Although it is unclear how this item originated, it was first fielded around 1962 to special forces troops in Vietnam. The poncho liner consists of two layers of quilted nylon encasing a polyester batting. Polyester is light and fast drying, even more than wool. This would allow the military to field an item that easier to carry and more suitable for use in the wet and tropical environment of Vietnam, then the standard-issue Army Wool Blanket.

The first ones were Olive Drab on both sides and the earliest models featured squared corners. Around 1963, a second model was fielded which was made of WWII duck-hunter patterned parachute fabric. This model required the standard "center seam" because the fabric was not wide enough to produce the entire width. Later, the first camouflaged pattern was produced which was named, "ERDL Pattern." This stood for Engineer Research and Development Laboratories and the acronym became the common name for the pattern, which was enlarged somewhat in the 1980s to become the Woodland Pattern used on the BDU uniform and late 1980s poncho liners. The center seam was abandoned in the early 1970s because fabric could be produced in bolts that were wide enough that this sewing pattern was now obsolete.

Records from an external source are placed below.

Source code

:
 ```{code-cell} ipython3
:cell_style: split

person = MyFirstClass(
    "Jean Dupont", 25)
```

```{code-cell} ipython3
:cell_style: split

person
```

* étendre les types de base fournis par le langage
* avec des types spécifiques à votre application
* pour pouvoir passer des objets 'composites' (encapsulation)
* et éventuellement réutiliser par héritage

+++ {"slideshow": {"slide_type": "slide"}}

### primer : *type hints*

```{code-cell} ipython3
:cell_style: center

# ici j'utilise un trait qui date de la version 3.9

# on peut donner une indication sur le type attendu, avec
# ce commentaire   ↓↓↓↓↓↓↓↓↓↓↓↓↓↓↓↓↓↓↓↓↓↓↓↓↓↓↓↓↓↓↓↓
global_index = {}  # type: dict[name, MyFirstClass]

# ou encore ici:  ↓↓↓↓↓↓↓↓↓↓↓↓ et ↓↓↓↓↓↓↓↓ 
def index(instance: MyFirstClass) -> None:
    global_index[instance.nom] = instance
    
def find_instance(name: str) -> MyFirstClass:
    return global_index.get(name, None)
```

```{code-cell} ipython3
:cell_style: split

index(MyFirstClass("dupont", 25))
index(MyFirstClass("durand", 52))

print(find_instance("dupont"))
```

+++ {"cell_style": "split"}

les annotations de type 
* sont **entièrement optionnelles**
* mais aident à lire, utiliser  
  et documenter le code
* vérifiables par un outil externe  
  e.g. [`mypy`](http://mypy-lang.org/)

Until the USMC produced their own Digital Woodland Pattern, most poncho liners were produced with the same pattern on both sides. The Marines decided to field one with Woodland Pattern on one side and a solid Coyote Color on the other. There are examples of improved models, which included high-tech 3M fillers (Thinsulate and the like), border and head zippers (there is no hole for one's head on standard issue poncho liners), and a variety of colors and patterns. Brigade Quartermaster, Inc. used to sell a zipper modification kit, which essentially codified and standardized commonly made modifications. Most recently, there have been models produced and issued in the Army's Universal Combat Pattern, the USAF's Environmental Camouflage Pattern, and Multicam/Scorpion II/etc.

== Opinions ==
Opinions among the troops generally held the poncho liner in high regard as a useful piece of equipment, light and packable yet reasonably warm. Even when soaking wet, the poncho liner wrapped around a soldier would trap body heat. Many soldiers went to great lengths to find ways to keep their poncho liners as long as possible, even when they leave the service often upcycling or custom tailoring them into smoking jackets, hoodies, blanket coats or robes.